Dariusz Szpakowski to żywa legenda mikrofonu. Mistrzostwa świata w Katarze będą jego dziesiątymi w karierze. Pierwsze były w 1986 roku w Meksyku. Ma na koncie także zrelacjonowanych 9 turniejów mistrzostw Europy i niezliczone finały Ligi Mistrzów. Mundial w Katarze ma być jego ostatnim, ale najnowsze doniesienia wskazują na to, że nie będzie mu dane skomentować spotkań z udziałem Biało-Czerwonych.
- Szpakowski najprawdopodobniej nie będzie komentował meczów Biało-Czerwonych. Każdy ze sprawozdawców otrzymał już bowiem listę "swoich" spotkań fazy grupowej. Na liście Szpakowskiego na ten moment nie ma "polskich" meczów - donosi WP SportoweFakty.

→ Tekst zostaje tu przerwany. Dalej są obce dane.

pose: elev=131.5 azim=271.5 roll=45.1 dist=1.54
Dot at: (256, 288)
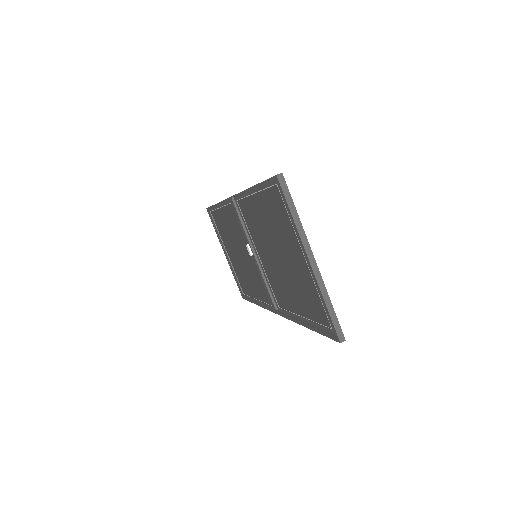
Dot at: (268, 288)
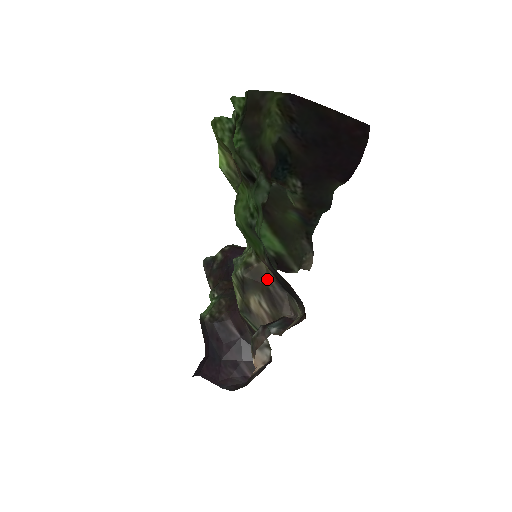
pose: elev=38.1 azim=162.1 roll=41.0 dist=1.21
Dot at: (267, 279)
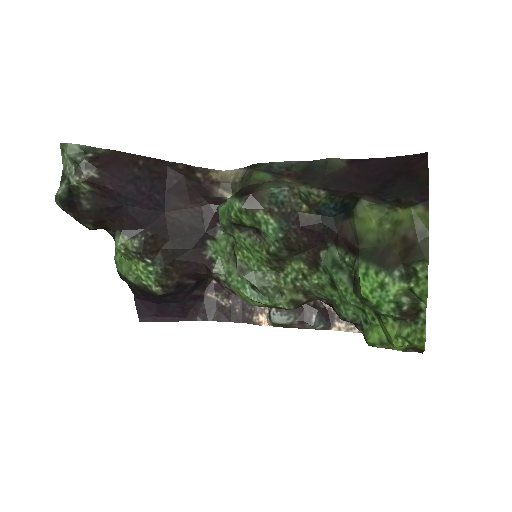
Dot at: (310, 301)
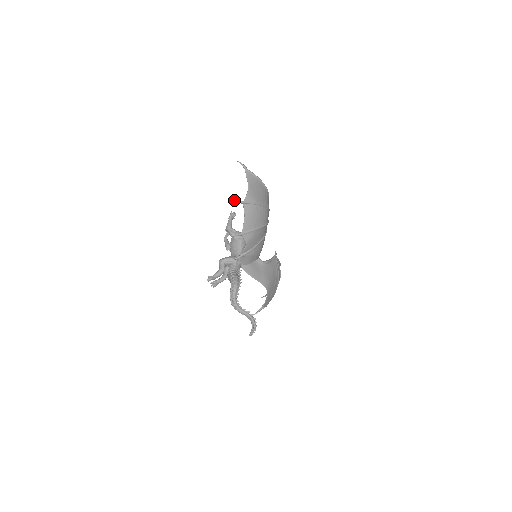
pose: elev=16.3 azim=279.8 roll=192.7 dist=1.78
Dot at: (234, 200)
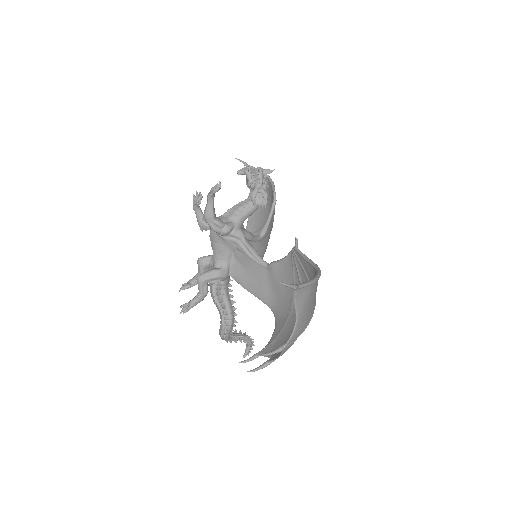
Dot at: occluded
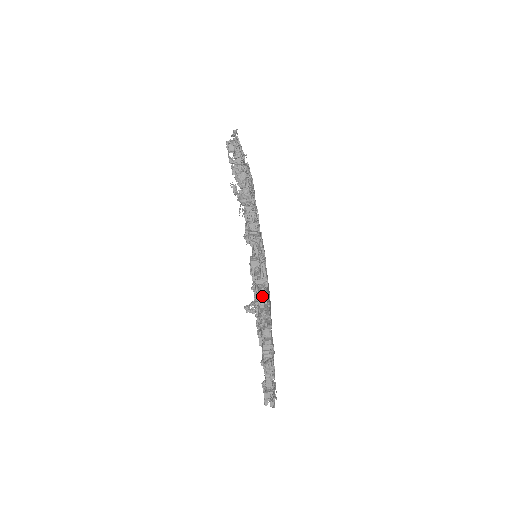
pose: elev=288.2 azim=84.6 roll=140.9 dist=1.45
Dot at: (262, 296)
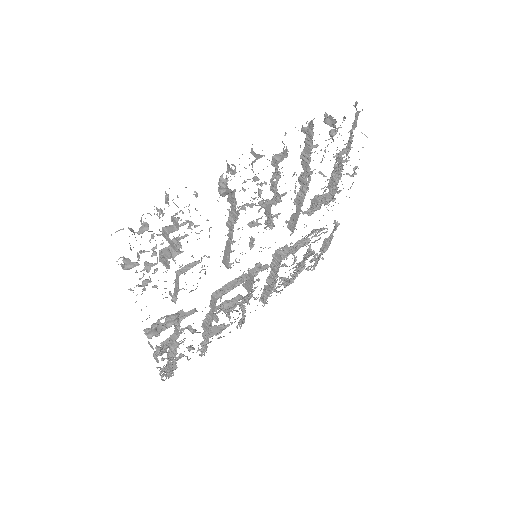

Portal ustalił, że podczas spotkań reprezentacji Czesława Michniewicza głównymi komentatorami będą Mateusz Borek i Jacek Laskowski.

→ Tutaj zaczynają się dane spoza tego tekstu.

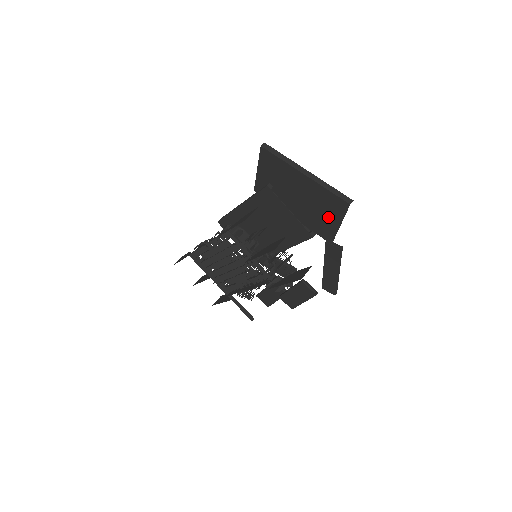
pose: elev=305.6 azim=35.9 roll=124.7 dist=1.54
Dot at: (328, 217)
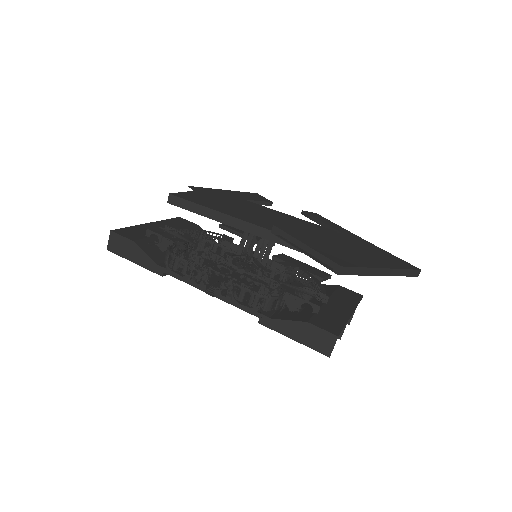
Dot at: occluded
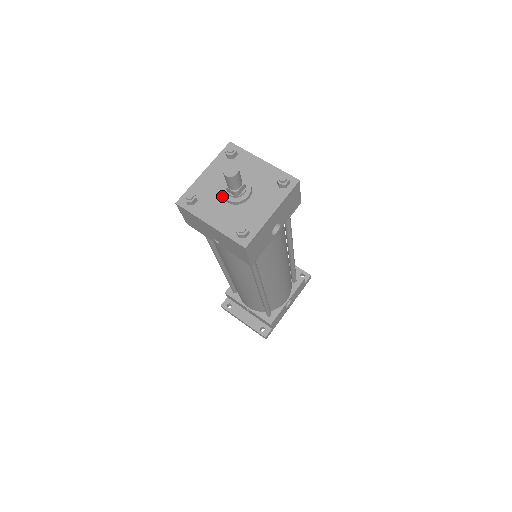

Jeśli informacje WP SportowychFaktów są zgodne z prawdą, wówczas istnieje tylko jedna możliwość, aby legendarny komentator relacjonował mecz reprezentacji Polski. Biało-Czerwoni musieliby wyjść z grupy i wówczas być może stacja zdecydowałaby się powierzyć mu pracę przy którymś ze spotkań kolejnej fazy. W najbliższy piątek TVP ma poinformować o ekipie, którą wysyła do Kataru na relacjonowanie mundialu. Już jednak wiemy, że jednym z komentatorów będzie Przemysław Pełka z Viaplay.

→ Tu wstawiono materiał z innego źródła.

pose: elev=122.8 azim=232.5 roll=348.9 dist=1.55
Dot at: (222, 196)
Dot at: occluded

Więcej takich informacji znajdziesz na Gazeta.pl
Komentarz Dariusza Szpakowskiego od lat wzbudzał wiele emocji i kontrowersji u telewidzów z racji popełnianych wpadek. Podczas Euro 2020 doprowadziło do sytuacji, że na kilka dni przed finałem turnieju, legendarny komentator został odsunięty od relacjonowania meczu, o czym poinformował dyrektor TVP Sport. Wtedy spotkanie Anglii z Włochami skomentował duet Mateusz Borek i Kazimierz Węgrzyn.
Tegoroczny mundial rozpocznie się za miesiąc, 20 listopada meczem Kataru z Ekwadorem. Biało Czerwoni rozegrają swoje spotkania 22 listopada (z Meksykiem), 26 listopada (z Arabią Saudyjską) i 30 listopada (z Argentyną).